Opinion: Cash cow

POSTED: 07/12/12 12:03 PM

The United People’s Party will soon experience what it feels like to be in the opposition. Earlier this month the faction submitted draft legislation to the parliament that aims to squeeze 40 percent more stay-over taxes out of timeshare tourists. That legislation seems to be a dead letter before it has even been discussed in a central committee meeting after Finance Minister Roland Tuitt announced yesterday that his ministry is working on a simpler tax system.
Part of that simpler system is the idea to group certain taxes. Which taxes will be bundled with which other taxes is unclear at this moment, but Tuitt announced already that the stay-over tax will be among them.
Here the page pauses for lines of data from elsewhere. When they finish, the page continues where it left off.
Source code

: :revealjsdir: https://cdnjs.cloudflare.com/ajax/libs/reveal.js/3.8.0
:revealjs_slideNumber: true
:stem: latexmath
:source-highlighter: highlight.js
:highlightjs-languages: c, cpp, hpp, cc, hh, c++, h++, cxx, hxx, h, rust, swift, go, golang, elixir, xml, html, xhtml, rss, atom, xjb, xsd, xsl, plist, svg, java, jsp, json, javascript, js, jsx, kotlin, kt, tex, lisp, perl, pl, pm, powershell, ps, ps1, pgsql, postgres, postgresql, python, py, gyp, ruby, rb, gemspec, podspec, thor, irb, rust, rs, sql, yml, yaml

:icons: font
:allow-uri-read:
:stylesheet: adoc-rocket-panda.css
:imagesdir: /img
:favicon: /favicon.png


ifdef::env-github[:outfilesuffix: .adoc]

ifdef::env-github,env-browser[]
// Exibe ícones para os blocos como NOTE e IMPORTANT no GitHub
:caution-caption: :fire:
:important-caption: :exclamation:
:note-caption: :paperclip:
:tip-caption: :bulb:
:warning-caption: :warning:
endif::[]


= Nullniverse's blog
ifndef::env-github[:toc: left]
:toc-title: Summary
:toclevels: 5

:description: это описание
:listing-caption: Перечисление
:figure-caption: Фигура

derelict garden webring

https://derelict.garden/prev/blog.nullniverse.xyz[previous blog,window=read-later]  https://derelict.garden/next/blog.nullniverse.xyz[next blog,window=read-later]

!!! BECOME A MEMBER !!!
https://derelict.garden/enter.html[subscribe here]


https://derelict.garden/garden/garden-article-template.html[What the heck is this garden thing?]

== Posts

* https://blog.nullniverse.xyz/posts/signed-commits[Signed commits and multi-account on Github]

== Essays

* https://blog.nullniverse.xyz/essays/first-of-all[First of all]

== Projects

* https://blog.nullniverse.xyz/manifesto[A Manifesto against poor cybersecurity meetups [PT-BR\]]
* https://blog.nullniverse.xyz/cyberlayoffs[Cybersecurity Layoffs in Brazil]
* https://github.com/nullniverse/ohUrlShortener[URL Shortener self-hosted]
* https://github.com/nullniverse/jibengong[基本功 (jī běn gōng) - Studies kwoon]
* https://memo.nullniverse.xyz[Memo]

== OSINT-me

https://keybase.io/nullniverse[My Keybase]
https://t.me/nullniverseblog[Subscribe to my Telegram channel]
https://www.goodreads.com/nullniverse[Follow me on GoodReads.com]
The purpose of the system the minister has in mind is to lighten the administrative burden on companies and on the receiver’s office. That’s a lofty goal that most people will appreciate.
Tuitt did not comment on the tax-increase the opposition wants to shove onto timeshare tourists, but it stands to reason to assume that when the ministry is working on a new tax system that includes bundling stay-over tax with other taxes, that the tariffs will be once more up for debate as well.
For the time being timeshare owners won’t have to worry about a hefty increase in their taxes. But even though, at least part of the political establishment has this hefty increase in mind and that sends the wrong message to our visitors: you’re more than welcome here but please remember that we consider you as a cash cow.